=== Records for this task ===

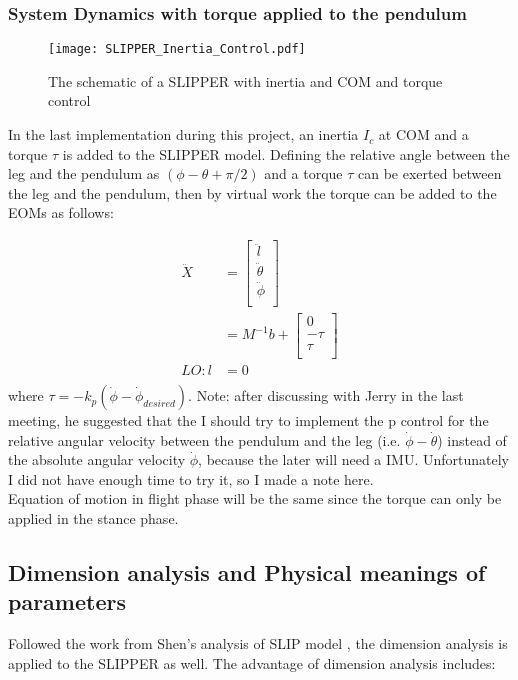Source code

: \subsubsection{System Dynamics with torque applied to the pendulum}
\begin{figure}[h]
	\centering
\texttt{[image: SLIPPER\_Inertia\_Control.pdf]}
\caption{The schematic of a SLIPPER with inertia and COM and torque control}
\label{fig.SLIPPER_Inertia_Control}
\end{figure}
In the last implementation during this project, an inertia $I_c$ at COM and a torque $\tau$ is added to the SLIPPER model.  Defining the relative angle between the leg and the pendulum as $(\phi-\theta+\pi/2)$ and a torque $\tau$ can be exerted between the leg and the pendulum, then by virtual work the torque can be added to the EOMs as follows:

\begin{align}
\label{eq:EOM_SLIPPCtrl}
\nonumber \ddot X &= 
\begin{bmatrix}
\ddot l  \\
\ddot \theta\\
\ddot \phi  \\
\end{bmatrix} \\ &= M^{-1} b +
\begin{bmatrix}
 0  \\
 -\tau\\
 \tau  \\
\end{bmatrix}\\
LO: l&=0\\
\end{align}
where $\tau = -k_p(\dot\phi-\dot{\phi}_{desired})$. Note: after discussing with Jerry in the last meeting, he suggested that the I should try to implement the p control for the relative angular velocity between the pendulum and the leg (i.e. $\dot \phi-\dot \theta$) instead of the absolute angular velocity $\dot\phi$, because the later will need a IMU. Unfortunately I did not have enough time to try it, so I made a note here.\\ 

\noindent Equation of motion in flight phase will be the same since the torque can only be applied in the stance phase.

\subsection{Dimension analysis and Physical meanings of parameters}
Followed the work from Shen's analysis of SLIP model \cite{Shen2016}, the dimension analysis is applied to the SLIPPER as well. The advantage of dimension analysis includes:


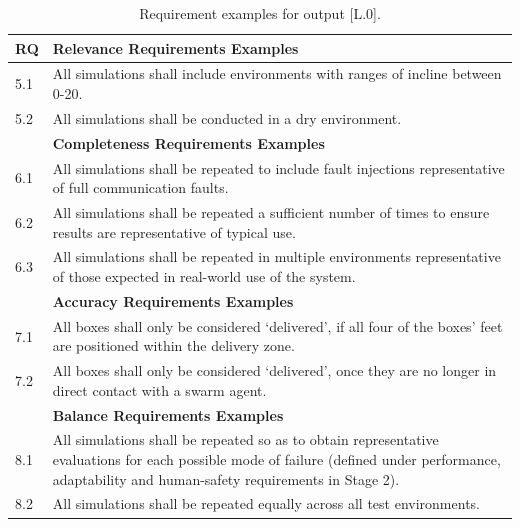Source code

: \documentclass[runningheads]{llncs}
\begin{document}
\tiny
\begin{table}[!t]%
\centering
\begin{tabular}{p{0.6cm} p{11.6cm}}
	\textbf{RQ} & \textbf{Relevance Requirements Examples} \\
	\hline
	5.1 & All simulations shall include environments with ranges of incline between 0-20\textdegree.\\
	\hline
	5.2 & All simulations shall be conducted in a dry environment.\\
	\hline
	& \textbf{Completeness Requirements Examples} \\
	\hline
	6.1 & All simulations shall be repeated to include fault injections representative of full communication faults.\\
	\hline
	6.2 & All simulations shall be repeated a sufficient number of times to ensure results are representative of typical use.\\
	\hline
	6.3 & All simulations shall be repeated in multiple environments representative of those expected in real-world use of the system.\\
	\hline
	& \textbf{Accuracy Requirements Examples} \\
	\hline
	7.1 & All boxes shall only be considered `delivered’, if all four of the boxes’ feet are positioned within the delivery zone.\\
	\hline
	7.2 & All boxes shall only be considered `delivered’, once they are no longer in direct contact with a swarm agent.\\
	\hline
	& \textbf{Balance Requirements Examples} \\
	\hline
	8.1 & All simulations shall be repeated so as to obtain representative evaluations for each possible mode of failure (defined under performance, adaptability and human-safety requirements in Stage 2).\\
	\hline
	8.2 & All simulations shall be repeated equally across all test environments.\\
	\hline
\end{tabular}
\caption{Requirement examples for output [L.0].}
\label{tab:L0_req}
\vspace{-4ex}
\end{table}
\normalsize
\end{document}
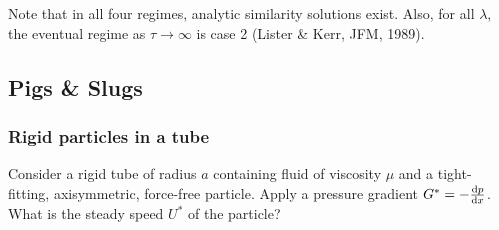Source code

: \documentclass{jknotes}
\begin{document}
Note that in all four regimes, analytic similarity solutions exist. Also, for
all $\lambda$, the eventual regime as $\tau \to \infty$ is case 2 (Lister \&
Kerr, JFM, 1989).

\subsection{Pigs \& Slugs}
\subsubsection{Rigid particles in a tube}
Consider a rigid tube of radius $a$ containing fluid of viscosity $\mu$ and a
tight-fitting, axisymmetric, force-free particle. Apply a pressure gradient
$G^* = - \frac{\diffd p}{\diffd x}$. What is the steady speed $U^*$ of the
particle?
\end{document}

===

» **The problem**
Go through the entries above, and wherever a line holds the word "analysis", copy that line.

» **Problem solution**
\subsection{Dimension analysis and Physical meanings of parameters}
Followed the work from Shen's analysis of SLIP model \cite{Shen2016}, the dimension analysis is applied to the SLIPPER as well. The advantage of dimension analysis includes:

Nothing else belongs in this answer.